The beauty of e-mail - its speed and immediacy - is also its pitfall. Although it makes communication almost instantaneous, there is a real danger of the recipient being flooded with too many frivolous messages and too much junk mail, wasting valuable work time and creating frustration. Half of all e-mail sent around the world (a staggering 50 billion messages a day) is so-called 'spam', or junk mail. Dealing with a flood of legitimate messages is time-consuming enough, without this extra burden.
This time-wasting trend is confirmed by a study commissioned by headset supplier GN Netcom. It claims that two-thirds of UK workers spend more than an hour every day sorting through and sending e-mails, with 37 per cent devoting one to three hours to the task. So, arguably, e-mail makes us less productive, not more.
But its propensity to eat up valuable working time is not the only problem with e-mail. It can also be a minefield of unintended insults. As a remote form of communication, the danger of creating misunderstandings is ever-present.

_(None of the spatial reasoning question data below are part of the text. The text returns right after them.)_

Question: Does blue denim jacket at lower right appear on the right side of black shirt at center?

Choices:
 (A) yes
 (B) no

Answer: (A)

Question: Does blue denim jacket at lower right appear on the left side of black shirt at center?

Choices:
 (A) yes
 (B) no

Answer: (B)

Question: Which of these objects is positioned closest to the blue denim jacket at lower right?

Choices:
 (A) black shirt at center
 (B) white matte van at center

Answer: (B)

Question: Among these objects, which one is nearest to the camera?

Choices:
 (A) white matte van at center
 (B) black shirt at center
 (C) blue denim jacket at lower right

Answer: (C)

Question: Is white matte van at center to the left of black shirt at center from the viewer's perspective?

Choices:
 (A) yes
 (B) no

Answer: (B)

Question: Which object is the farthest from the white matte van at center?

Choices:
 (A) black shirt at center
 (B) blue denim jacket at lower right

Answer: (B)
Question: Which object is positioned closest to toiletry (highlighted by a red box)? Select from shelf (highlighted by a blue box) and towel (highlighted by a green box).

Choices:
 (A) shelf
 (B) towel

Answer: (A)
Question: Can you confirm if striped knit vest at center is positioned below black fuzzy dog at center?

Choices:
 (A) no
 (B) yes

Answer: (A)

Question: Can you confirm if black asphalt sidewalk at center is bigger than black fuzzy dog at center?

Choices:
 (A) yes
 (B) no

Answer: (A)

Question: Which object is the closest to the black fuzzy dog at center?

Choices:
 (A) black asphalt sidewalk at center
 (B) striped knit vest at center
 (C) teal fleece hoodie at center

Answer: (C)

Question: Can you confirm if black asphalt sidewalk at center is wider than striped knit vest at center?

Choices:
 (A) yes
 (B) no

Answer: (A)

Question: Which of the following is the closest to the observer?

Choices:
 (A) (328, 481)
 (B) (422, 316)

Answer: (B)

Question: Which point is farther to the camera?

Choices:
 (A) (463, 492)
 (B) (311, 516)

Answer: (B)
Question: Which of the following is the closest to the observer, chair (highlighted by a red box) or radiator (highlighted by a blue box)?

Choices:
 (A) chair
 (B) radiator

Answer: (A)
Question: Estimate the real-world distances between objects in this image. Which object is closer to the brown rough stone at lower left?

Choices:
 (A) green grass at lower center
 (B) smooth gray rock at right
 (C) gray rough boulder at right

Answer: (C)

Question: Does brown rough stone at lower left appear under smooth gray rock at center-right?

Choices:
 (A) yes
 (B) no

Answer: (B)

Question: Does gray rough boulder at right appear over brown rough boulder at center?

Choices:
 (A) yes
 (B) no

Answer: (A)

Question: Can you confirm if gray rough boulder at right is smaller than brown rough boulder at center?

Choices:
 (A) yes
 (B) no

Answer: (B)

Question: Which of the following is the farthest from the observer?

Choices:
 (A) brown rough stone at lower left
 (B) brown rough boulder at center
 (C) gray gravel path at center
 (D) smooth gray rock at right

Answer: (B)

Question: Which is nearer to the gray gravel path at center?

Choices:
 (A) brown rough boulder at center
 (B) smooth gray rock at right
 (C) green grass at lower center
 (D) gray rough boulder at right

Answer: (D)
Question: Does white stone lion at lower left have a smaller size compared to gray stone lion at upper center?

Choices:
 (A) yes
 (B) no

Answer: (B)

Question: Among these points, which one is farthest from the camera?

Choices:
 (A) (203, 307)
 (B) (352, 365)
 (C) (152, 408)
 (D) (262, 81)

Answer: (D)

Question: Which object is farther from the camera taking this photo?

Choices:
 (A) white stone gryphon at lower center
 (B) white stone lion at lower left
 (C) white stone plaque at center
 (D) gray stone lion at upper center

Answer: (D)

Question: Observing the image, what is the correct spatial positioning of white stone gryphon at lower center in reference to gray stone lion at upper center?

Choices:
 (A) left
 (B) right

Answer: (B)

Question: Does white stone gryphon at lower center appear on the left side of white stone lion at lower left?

The insults can also be deliberate - another study, this time from internet job site reed.co.uk - reveals that one in six workers in the UK has been bullied via e-mail. The company adds: "The higher up the office ladder people are, the more likely they are to be targeted by e-bullies. While just 15 per cent of secretaries claim to be the victim of such attacks, 28 per cent of their bosses are being harassed via the inbox."
Now, I'm no Luddite - computers are central to my working life, and I love messing about with the technology. But wouldn't it be nice, even if only for a few precious hours, to return to those peaceful, laid-back days before the advent of electronic information overload?